Accessible, bon marché, et bien fourni. Voilà comment Russian Market est devenu LE supermarché préféré des cybercriminels en quête d’identifiants volés. Alimentée en continu par des infostealers comme Lumma, la plateforme opaque concentre aujourd’hui une grande partie de l’économie souterraine liée au trafic de données.

- Russian Market, alimenté par des infostealers, est devenu un supermarché prisé pour les identifiants volés depuis 2019.
- La plateforme propose des millions de logs à bas prix, attirant une clientèle massive sans contrôle strict.
- Les données vendues incluent des accès à des services professionnels, rendant les entreprises vulnérables aux cyberattaques.

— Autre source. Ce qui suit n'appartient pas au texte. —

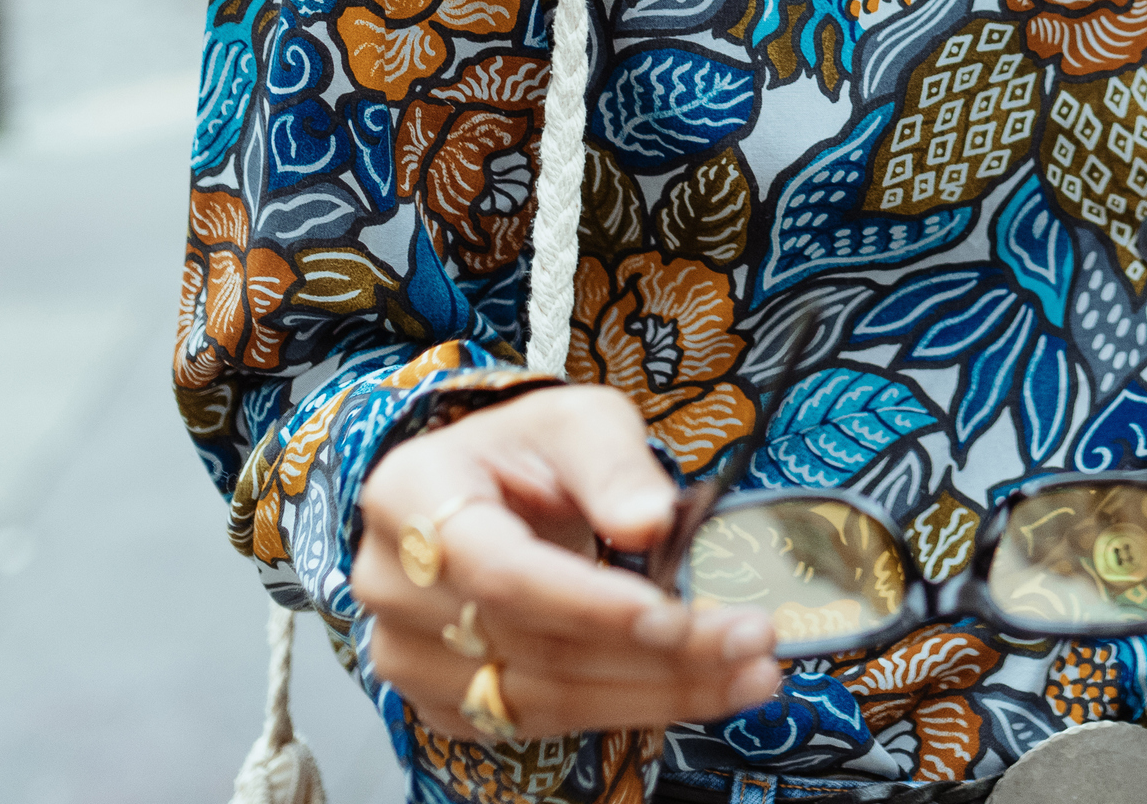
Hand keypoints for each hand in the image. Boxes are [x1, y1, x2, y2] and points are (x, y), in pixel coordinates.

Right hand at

Il ne paie pas de mine, mais son impact se mesure en centaines de millions de comptes compromis. Le site Russian Market n’est pas vraiment nouveau dans le milieu des marketplaces véreuses – il existe depuis 2019 – mais sa notoriété a explosé depuis le démantèlement de Genesis Market, en 2023. Noms d’utilisateurs, mots de passe, cartes bancaires, portefeuilles crypto ou identifiants professionnels, tout y passe. Et tout se vend, souvent pour quelques dollars à peine.

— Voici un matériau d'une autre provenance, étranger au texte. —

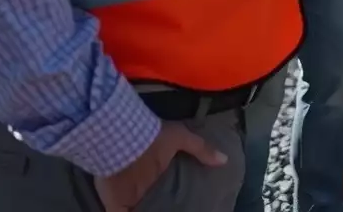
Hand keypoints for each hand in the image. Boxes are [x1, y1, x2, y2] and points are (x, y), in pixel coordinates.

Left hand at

Une nouvelle référence du marché noir qui ne désemplit pas
C’est ce que confirme le dernier rapport de ReliaQuest, qui documente la place centrale qu’occupe désormais Russian Market dans le trafic de données volées. En quelques mois, la plateforme est devenue the place to be pour écouler les butins collectés par les infostealers, ces logiciels malveillants conçus pour siphonner les informations sensibles sur les machines infectées.
Derrière ce nom un peu fade, on trouve un service structuré, où pullulent des fichiers compressés (logs) contenant des ensembles d’identifiants, de configurations système, de listes de logiciels installés ou encore de sessions actives. Selon ReliaQuest, le site proposait déjà plus de cinq millions de logs en 2023, soit potentiellement des centaines de millions d’identifiants compromis. La majorité des données en vente sont a priori recyclées à partir de campagnes antérieures, mais le volume, les prix cassés (parfois 2 dollars le log) et l’absence quasi totale de contrôle à l’entrée (une simple adresse mail fait l’affaire pour s’inscrire et accéder au catalogue) suffisent à attirer une clientèle massive.
Mais surtout, la plateforme tire sa force de la diversité et de l’efficacité des malwares qui l’alimentent. En 2024, Lumma représentait à lui seul plus de 90 % des alertes d’identifiants relevées sur le site. Depuis son démantèlement en mai dernier, il a été remplacé par Acreed, auquel les équipes de Webz ont attribué plus de 4 000 logs mis en vente rien que la première semaine de sa diffusion.
Plus modestement, d’autres stealers continuent de fournir leur lot quotidien de logs à la plateforme, à l’instar de RedLine, Vidar, RisePro ou Raccoon, encore présents dans les statistiques, mais clairement en déclin dans la mesure où leurs activités dépendent désormais de campagnes ponctuelles ou d’infrastructures encore debout.

Des accès qui valent bien plus que quelques mots de passe
Si Russian Market reste autant fréquenté, c’est parce que les données qu’on y trouve permettent d’accéder directement à des comptes encore actifs, souvent professionnels, et parfois exploitables sans mot de passe.
Sur les 1,6 million d’annonces épluchées par ReliaQuest, 61 % des logs contenaient des accès à des services SaaS (Google Workspace, Zoom, Salesforce…) et 77 % incluaient des accès SSO, généralement réutilisables sur plusieurs services. Des données critiques puisqu’elles concernent majoritairement des environnements et des comptes utilisés pour se connecter à des outils de travail, des CRM, des plateformes de messagerie ou des services cloud internes.
Sans grandes surprises, certaines entreprises se retrouvent plus exposées que d’autres. Les services scientifiques, techniques et professionnels concentrent à eux seuls près de 30 % des alertes recensées, devant le secteur de l’information (28 %), la finance et les assurances (9 %) ou encore l’éducation (3 %). Une répartition qui reflète surtout la fréquence des connexions web, l’usage massif des outils SaaS et, dans certains cas, le recours à des appareils personnels en environnement pro, plus difficiles à contrôler et à sécuriser.
Mais le pire reste peut-être à venir. Les analystes de ReliaQuest estiment que les infostealers vont plus en plus cibler les gestionnaires de mots de passe, toujours mieux intégrés aux usages professionnels. Soyez-en sûr, ce qui manque encore finit toujours par arriver.